TO-DO ITEM
Could you retype exactly the lines below between the one holding "Add to Basket" and the one holding "the murder of a white man in 1954, in", inclusive, leaving out any pictures?

RECORDS FOR THIS TASK
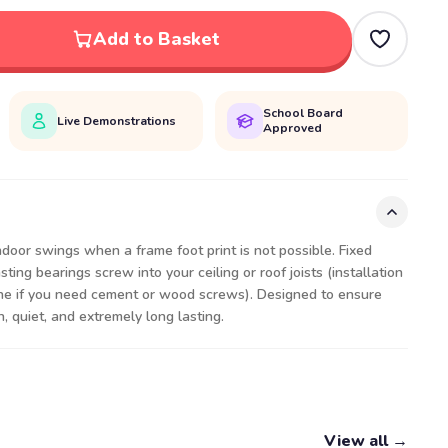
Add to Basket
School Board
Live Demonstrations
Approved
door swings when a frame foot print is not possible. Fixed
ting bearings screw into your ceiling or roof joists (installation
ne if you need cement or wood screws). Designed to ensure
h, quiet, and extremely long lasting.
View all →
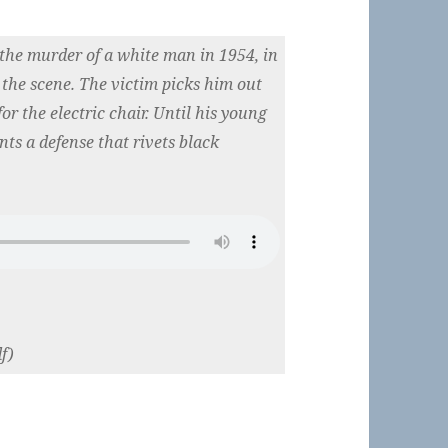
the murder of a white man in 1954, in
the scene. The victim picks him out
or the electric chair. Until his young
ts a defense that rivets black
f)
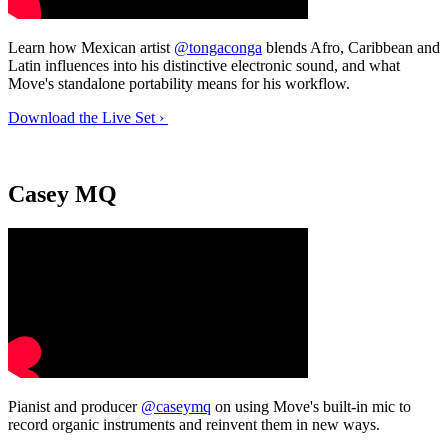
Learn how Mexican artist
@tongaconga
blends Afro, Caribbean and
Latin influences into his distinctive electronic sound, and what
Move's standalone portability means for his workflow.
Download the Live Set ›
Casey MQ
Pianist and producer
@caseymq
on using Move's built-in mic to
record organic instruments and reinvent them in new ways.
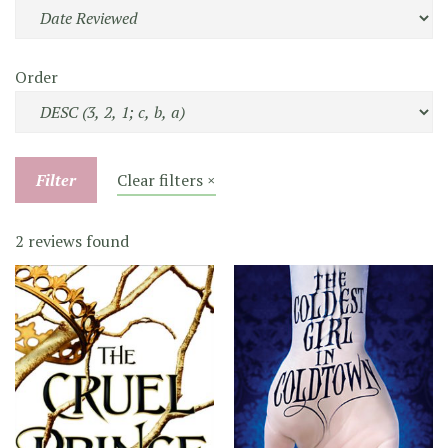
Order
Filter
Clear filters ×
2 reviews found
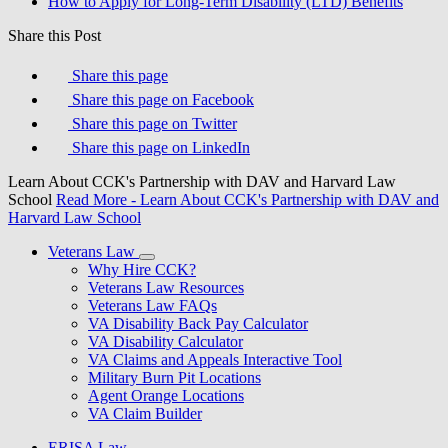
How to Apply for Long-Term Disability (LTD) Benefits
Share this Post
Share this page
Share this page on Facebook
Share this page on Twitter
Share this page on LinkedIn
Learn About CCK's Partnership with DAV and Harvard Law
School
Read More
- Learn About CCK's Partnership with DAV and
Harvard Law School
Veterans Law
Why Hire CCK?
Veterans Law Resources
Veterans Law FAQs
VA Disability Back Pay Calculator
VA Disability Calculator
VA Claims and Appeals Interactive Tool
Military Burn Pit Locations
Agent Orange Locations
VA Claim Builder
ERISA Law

---

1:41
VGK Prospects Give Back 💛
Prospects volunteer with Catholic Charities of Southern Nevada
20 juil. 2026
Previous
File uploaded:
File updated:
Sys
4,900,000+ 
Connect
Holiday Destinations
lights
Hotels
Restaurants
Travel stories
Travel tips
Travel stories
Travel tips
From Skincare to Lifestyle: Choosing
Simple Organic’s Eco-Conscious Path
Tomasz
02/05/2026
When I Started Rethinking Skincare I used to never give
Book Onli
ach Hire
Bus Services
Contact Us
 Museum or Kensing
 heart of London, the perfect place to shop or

* * *

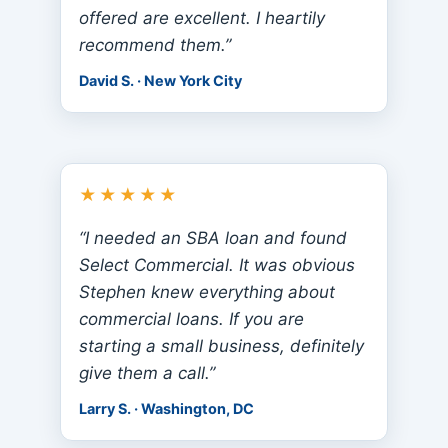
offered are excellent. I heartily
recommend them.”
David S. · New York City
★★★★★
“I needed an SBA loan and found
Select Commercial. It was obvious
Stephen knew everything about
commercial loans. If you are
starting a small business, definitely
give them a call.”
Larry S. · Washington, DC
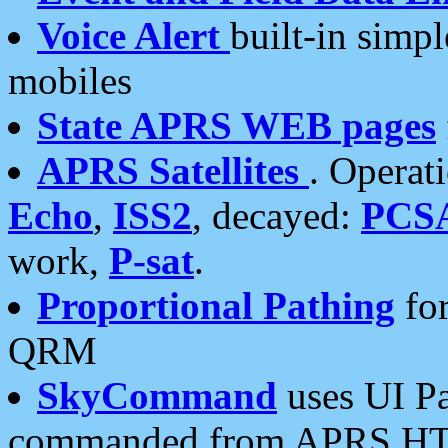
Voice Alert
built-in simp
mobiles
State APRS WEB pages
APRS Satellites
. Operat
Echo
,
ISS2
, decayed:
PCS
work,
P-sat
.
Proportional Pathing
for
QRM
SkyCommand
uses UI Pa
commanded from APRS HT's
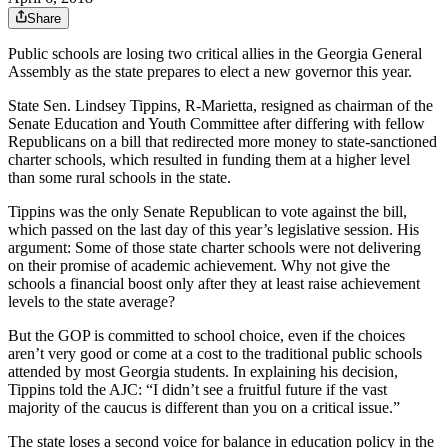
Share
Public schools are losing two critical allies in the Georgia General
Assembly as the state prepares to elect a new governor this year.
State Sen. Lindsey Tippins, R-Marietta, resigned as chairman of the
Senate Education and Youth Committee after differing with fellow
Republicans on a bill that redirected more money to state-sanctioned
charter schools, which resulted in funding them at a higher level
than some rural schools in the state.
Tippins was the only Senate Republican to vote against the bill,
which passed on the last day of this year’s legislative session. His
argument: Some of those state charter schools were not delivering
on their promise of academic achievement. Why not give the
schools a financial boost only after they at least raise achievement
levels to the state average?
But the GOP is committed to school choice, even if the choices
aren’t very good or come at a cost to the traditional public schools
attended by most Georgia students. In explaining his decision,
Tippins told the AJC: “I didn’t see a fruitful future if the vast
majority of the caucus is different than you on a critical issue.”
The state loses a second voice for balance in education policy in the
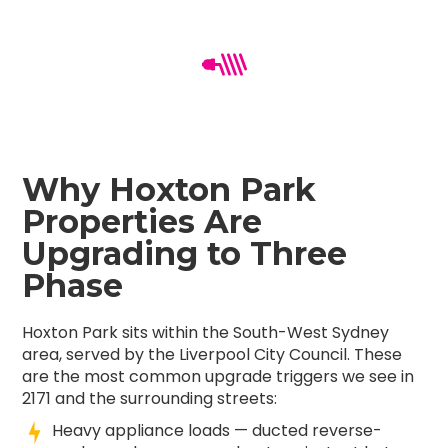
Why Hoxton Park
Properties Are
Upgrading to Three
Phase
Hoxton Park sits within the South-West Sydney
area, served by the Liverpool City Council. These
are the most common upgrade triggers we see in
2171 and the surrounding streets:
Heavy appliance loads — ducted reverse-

EXERCISE RESULT
Add to Basket
School Board
Live Demonstrations
Approved
door swings when a frame foot print is not possible. Fixed
ting bearings screw into your ceiling or roof joists (installation
ne if you need cement or wood screws). Designed to ensure
h, quiet, and extremely long lasting.
View all →
the murder of a white man in 1954, in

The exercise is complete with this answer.